• **Problem to solve**
Return the entries word for word, from their first line through the line that contains "True or false: 002", including both ends.

┌─ Records for this task

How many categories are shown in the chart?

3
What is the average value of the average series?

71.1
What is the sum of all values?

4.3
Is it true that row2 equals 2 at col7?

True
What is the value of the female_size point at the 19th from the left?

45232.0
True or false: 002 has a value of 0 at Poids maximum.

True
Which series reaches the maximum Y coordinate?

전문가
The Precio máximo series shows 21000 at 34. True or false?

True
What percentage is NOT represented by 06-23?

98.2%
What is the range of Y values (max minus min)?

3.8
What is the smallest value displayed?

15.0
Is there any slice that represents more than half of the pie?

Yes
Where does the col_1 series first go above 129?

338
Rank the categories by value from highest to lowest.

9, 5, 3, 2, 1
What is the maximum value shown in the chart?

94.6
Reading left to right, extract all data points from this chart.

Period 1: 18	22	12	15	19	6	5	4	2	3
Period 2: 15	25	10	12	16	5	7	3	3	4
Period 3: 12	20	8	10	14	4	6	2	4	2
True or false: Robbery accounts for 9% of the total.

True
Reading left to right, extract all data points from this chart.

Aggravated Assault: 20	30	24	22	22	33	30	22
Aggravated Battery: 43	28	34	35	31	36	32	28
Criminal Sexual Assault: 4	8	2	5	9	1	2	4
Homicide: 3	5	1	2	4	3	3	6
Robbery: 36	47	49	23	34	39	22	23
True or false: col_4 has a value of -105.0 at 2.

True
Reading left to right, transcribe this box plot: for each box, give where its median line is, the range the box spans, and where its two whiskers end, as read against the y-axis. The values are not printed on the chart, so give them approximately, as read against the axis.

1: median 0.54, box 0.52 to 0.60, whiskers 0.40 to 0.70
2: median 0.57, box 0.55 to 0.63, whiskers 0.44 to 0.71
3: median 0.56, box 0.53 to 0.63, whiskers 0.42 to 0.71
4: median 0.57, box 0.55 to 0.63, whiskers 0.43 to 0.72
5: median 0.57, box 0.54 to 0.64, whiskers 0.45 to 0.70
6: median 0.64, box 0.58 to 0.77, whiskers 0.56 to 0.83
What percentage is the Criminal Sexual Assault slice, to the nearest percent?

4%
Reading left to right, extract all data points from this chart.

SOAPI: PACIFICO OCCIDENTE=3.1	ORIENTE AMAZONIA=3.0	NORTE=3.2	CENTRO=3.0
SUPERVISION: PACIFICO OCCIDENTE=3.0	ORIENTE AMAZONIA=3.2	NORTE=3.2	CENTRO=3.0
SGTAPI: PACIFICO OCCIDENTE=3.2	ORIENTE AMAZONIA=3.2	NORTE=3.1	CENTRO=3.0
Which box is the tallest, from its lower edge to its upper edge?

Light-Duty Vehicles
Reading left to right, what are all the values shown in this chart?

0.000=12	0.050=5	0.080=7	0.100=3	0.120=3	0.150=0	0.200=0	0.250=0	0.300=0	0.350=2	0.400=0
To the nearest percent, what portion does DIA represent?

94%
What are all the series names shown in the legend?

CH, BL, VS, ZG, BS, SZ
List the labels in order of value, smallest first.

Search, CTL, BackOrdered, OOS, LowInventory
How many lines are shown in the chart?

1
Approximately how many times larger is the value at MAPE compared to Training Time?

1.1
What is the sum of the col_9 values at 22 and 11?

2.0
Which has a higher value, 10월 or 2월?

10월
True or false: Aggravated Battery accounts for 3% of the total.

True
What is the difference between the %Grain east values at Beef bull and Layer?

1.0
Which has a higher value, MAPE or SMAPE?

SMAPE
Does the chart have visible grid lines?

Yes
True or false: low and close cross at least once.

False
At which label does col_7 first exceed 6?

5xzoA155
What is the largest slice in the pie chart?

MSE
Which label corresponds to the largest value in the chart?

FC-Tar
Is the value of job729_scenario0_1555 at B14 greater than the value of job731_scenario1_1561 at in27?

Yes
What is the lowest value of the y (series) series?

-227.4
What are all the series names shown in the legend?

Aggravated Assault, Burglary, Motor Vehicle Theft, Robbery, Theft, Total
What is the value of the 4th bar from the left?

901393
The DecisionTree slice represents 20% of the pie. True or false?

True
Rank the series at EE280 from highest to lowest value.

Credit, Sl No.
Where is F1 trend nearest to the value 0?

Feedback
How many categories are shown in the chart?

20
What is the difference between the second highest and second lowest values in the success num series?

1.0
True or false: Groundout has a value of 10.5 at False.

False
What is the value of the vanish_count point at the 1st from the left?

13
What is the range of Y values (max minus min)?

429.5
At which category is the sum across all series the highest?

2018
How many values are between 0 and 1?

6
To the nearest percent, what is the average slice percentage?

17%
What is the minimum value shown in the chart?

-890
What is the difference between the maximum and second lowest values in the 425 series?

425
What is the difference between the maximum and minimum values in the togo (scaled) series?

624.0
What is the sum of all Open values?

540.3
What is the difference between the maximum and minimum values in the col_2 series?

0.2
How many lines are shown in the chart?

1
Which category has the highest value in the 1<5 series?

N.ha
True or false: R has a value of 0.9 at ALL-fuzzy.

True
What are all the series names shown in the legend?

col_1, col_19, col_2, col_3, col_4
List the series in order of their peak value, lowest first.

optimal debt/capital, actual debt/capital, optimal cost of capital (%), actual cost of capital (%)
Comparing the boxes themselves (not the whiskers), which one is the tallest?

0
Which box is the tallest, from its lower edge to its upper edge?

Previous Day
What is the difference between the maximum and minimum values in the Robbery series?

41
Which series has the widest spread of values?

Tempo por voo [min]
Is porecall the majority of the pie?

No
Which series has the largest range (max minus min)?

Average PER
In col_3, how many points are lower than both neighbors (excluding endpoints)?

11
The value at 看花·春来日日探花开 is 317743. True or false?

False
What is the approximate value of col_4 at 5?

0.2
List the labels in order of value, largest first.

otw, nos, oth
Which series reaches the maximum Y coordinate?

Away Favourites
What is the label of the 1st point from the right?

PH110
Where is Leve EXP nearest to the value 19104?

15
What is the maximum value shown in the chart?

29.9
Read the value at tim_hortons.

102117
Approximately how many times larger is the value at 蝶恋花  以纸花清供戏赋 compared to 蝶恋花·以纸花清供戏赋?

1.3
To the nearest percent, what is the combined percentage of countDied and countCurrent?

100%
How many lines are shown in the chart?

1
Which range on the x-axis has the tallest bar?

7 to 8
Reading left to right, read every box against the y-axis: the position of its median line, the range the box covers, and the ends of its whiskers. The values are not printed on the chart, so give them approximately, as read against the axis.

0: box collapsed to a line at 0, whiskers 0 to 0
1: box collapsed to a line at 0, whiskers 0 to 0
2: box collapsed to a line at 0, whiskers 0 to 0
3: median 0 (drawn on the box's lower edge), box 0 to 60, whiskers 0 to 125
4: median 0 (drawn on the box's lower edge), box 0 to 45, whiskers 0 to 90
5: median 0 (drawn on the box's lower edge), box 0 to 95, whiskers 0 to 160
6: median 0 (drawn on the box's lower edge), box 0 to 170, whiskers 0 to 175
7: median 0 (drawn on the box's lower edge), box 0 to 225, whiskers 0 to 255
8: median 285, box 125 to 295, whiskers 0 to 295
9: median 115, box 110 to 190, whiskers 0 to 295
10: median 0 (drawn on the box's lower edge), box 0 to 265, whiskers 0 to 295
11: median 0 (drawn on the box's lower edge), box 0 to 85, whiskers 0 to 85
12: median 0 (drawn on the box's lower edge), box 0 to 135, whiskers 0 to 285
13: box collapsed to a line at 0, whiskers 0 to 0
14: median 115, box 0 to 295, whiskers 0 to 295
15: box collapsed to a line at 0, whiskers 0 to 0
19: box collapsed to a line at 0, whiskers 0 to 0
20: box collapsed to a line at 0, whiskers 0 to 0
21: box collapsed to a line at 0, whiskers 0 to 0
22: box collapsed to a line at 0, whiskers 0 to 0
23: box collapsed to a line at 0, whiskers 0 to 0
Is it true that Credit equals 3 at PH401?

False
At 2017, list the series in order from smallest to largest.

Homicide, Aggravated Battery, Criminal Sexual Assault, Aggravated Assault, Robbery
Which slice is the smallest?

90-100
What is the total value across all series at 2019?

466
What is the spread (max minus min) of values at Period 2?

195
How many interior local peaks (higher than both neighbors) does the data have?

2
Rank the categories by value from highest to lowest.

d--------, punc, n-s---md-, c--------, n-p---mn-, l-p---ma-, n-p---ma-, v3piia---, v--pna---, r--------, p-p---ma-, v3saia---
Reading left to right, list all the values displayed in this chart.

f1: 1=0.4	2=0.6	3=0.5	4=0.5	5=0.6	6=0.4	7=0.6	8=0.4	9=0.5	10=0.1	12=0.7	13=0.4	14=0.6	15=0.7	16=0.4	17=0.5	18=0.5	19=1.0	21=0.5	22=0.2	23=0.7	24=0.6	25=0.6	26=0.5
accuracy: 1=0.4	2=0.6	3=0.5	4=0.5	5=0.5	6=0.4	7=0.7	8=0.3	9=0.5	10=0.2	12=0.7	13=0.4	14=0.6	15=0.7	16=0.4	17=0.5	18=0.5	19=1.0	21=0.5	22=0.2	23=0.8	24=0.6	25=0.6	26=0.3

└─

• **Solution to the exercise**
How many categories are shown in the chart?

3
What is the average value of the average series?

71.1
What is the sum of all values?

4.3
Is it true that row2 equals 2 at col7?

True
What is the value of the female_size point at the 19th from the left?

45232.0
True or false: 002 has a value of 0 at Poids maximum.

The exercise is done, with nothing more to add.